Vivian D. Nixon, Executive Director

Vivian D. Nixon, Executive Director

Vivian D. Nixon is the Executive Director of College & Community Fellowship (CCF), a nonprofit committed to helping formerly incarcerated women earn their college degrees. An alumna of CCF’s program, Nixon advocates nationally for the return of college-level education to our nation’s prisons and is an advocate for formerly incarcerated individuals impacted by mass incarceration. She is a Columbia University Community Scholar and a recipient of the John Jay Medal for Justice, the Ascend Fellowship at the Aspen Institute, and the Soros Justice Fellowship. Nixon received her B.S. from SUNY and is currently a creative non-fiction MFA candidate at Columbia University.

Vivian Nixon has written articles for VICE, HuffPost, and Boston Globe among others. She has appeared on several MSNBC news shows and is a regular speaker on criminal justice reform panels.

 

Vivian  is one of few formerly incarcerated women leading a nonprofit agency, using her experiences and visionary perspective to challenge common beliefs and conventions about what formerly incarcerated women are really capable of. 

During 3 ½ years in prison, Vivian gained clarity about the correlation between access to education and incarceration. She describes her most formative experience as tutoring fellow incarcerated women. In prison, Vivian began to formulate her own ideas about the ways that the criminal justice system disproportionately burdens women. Upon release in 2001, Vivian finished her college degree as a client of CCF, and began applying her perspective to the emerging discourse about criminal justice reform. Vivian joined the staff of CCF in 2004.  Vivian’s work at CCF has helped remove individual, institutional, and systemic barriers to higher education for women with criminal justice histories- a population disproportionately comprised of women of color.

Vivian’s work has changed the conversation around higher education in criminal justice reform. Never content to accept that subsistence living equals reentry success, Vivian has dedicated her personal time and resources to ensuring that major players in the movement – from activists and service providers to philanthropists and policymakers – understand that people with justice histories are still people: they have dreams, skills, and strengths, and are capable of more than minimum-wage jobs.

Vivian’s leadership went against the grain. She rejected the notion of subsistence living for women coming out of prison.  She rebuked the idea that past convictions automatically render people incapable of responsible citizenship. She fought to expand the idea that people should be able to recapture their dreams.  She pushed the notion that women should be free to choose how to build a safe and secure life for themselves and their families. She shifted the conversation and moved powerful institutions to make decisions. She fought for a new paradigm, a new narrative, a new vision and helped achieve it.  

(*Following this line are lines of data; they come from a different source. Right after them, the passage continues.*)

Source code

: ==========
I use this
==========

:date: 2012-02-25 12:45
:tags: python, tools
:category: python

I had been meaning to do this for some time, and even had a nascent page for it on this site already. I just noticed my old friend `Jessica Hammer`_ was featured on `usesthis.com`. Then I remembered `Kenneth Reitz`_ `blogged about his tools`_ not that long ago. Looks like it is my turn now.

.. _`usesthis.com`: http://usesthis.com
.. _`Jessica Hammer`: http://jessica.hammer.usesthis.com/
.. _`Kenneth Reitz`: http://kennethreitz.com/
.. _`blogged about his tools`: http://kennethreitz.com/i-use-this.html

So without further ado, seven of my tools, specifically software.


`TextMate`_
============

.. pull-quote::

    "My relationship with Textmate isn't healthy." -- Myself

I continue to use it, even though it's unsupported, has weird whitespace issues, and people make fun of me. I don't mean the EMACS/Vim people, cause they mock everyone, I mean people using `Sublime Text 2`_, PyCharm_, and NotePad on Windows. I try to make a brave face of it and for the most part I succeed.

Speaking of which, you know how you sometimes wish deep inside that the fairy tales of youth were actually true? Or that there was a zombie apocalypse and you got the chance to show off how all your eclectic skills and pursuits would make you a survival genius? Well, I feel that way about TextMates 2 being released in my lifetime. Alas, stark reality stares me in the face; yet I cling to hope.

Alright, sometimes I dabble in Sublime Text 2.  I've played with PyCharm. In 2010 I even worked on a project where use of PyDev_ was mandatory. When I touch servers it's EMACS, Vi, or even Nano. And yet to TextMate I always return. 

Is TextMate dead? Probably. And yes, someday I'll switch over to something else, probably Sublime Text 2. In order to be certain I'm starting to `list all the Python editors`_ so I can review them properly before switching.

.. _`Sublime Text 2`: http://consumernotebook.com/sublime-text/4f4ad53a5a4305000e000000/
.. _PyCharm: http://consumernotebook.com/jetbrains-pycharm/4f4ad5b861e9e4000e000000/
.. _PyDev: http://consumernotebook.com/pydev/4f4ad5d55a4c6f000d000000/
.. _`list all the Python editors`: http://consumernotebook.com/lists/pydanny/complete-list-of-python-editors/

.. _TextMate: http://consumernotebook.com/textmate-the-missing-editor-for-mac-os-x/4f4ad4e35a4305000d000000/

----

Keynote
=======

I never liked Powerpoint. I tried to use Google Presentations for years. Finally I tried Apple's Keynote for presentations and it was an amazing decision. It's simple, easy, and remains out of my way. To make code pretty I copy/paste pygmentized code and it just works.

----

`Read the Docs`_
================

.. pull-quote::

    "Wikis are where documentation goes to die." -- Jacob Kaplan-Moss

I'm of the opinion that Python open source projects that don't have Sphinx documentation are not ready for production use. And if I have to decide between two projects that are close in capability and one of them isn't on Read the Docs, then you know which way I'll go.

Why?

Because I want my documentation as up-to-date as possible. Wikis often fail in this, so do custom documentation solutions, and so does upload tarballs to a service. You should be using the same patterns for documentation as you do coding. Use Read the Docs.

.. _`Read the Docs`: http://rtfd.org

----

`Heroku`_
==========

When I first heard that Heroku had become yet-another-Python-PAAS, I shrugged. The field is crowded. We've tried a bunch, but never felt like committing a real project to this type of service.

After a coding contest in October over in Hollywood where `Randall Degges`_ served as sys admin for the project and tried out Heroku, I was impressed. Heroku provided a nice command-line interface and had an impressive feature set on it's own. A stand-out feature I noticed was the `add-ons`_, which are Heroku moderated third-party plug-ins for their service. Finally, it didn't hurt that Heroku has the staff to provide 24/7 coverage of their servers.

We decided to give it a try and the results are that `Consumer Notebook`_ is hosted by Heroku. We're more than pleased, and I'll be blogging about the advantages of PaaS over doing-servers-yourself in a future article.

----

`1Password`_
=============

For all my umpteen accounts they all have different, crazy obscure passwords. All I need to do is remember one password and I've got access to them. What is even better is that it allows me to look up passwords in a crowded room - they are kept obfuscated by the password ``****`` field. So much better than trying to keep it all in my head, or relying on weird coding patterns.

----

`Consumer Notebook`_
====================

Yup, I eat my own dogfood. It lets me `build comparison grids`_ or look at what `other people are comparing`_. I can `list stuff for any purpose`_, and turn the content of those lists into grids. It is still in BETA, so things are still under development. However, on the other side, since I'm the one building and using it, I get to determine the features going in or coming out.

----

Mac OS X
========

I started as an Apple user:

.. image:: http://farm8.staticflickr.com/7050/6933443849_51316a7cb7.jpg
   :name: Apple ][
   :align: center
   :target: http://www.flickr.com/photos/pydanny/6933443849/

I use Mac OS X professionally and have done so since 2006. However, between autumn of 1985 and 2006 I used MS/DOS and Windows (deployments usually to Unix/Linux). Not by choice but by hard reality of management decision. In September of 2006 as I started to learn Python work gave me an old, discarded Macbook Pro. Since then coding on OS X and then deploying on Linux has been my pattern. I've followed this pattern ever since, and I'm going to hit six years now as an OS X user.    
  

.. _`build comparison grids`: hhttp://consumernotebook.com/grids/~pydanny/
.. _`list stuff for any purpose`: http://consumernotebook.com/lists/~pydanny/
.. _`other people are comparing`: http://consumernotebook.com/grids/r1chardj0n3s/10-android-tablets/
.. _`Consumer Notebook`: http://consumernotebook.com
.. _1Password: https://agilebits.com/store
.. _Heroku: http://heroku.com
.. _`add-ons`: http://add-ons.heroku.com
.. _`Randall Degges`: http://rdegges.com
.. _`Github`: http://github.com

Personal sacrifice is amplified when one fights for a cause to which they are intimately connected.  The sacrifice is magnified when that cause supports those deemed “unworthy.” Mass incarceration was seen as an urgent threat to Black men, but Black women, who fought against mass incarceration while they themselves were being criminalized and imprisoned in astronomical numbers, were overlooked. While men who have done good work upon release are championed as people who have overcome the untenable circumstances that have oppressed Black men, the few Black women in movement leadership roles are not seen as legitimate movement leaders, but as caretakers of progress. They are not championed as leaders but embraced as supporters. They take on traditional caretaking roles by sacrificing their own personal growth and development and self-care.  Vivian has changed the notion of what it means to be a Black woman in a leadership role in social justice movements.

After 18 years, Vivian’s work of ensuring full access to education and opportunity beyond subsistence has broken barriers. Her pivotal role in getting the Obama Administration to reintroduce federal funding into college-in-prison through Second Chance Pell is now sustained by well-oiled institutions boxed in the traditions of government funding and white male fundraising bonafides.  This is a matter of both structural repression and practicality.  These victories could not exist without the work of ordinary citizens, like Vivian, working in small under-resourced minority-led organizations. Those who used their stories in service of a movement made it palpable to make systemic changes that allow others to move on with their lives.

CCF continues direct services to help women in NYC earn their college degrees, but Vivian has guided the organization to address systemic change. She had a hands-on role in developing Second Chance Pell (providing college to more than 20,0000 incarcerated students).  Working in community, Vivian influenced the removal of conviction questions on State University of New York applications and the Common Application. Vivian’s work has inspired hundreds of other formerly incarcerated women to take on leadership roles and fully engage as citizens both nationally and in their local communities.  And, while remaining a leader in the criminal justice reform movement, Vivian is currently embodying the values of the organization she leads: today, in her mid-50s, Vivian has returned to school to earn her Master’s of Fine Arts in Creative Nonfiction. Vivian’s belief in the value of education has been reflected in her awards and acknowledgements: she’s been honored by the New York Women’s Foundation and the Tribeca Disruptive Innovator Awards.